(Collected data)
*** Block opens ***

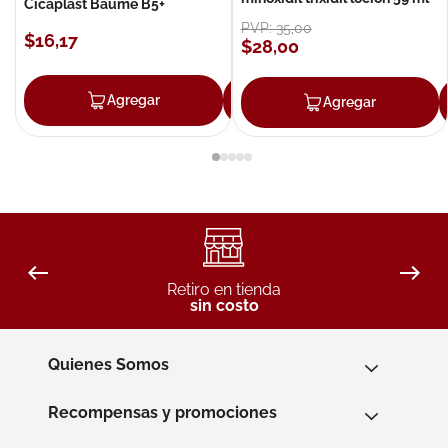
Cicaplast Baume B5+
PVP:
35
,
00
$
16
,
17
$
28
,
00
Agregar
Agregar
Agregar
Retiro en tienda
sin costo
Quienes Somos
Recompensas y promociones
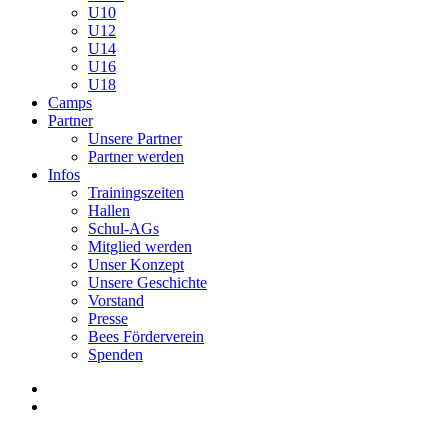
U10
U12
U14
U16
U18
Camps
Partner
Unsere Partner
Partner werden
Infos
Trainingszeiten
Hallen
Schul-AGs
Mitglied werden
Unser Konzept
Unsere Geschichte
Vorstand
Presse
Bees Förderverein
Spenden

*** Block closes ***
*** Block opens ***

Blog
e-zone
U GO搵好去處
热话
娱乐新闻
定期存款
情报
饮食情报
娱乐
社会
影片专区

*** Block closes ***

_What this task involves_: Locate each of the rows above that contains the word "Partner", and copy those rows in full.

_Your response_:
Partner
Unsere Partner
Partner werden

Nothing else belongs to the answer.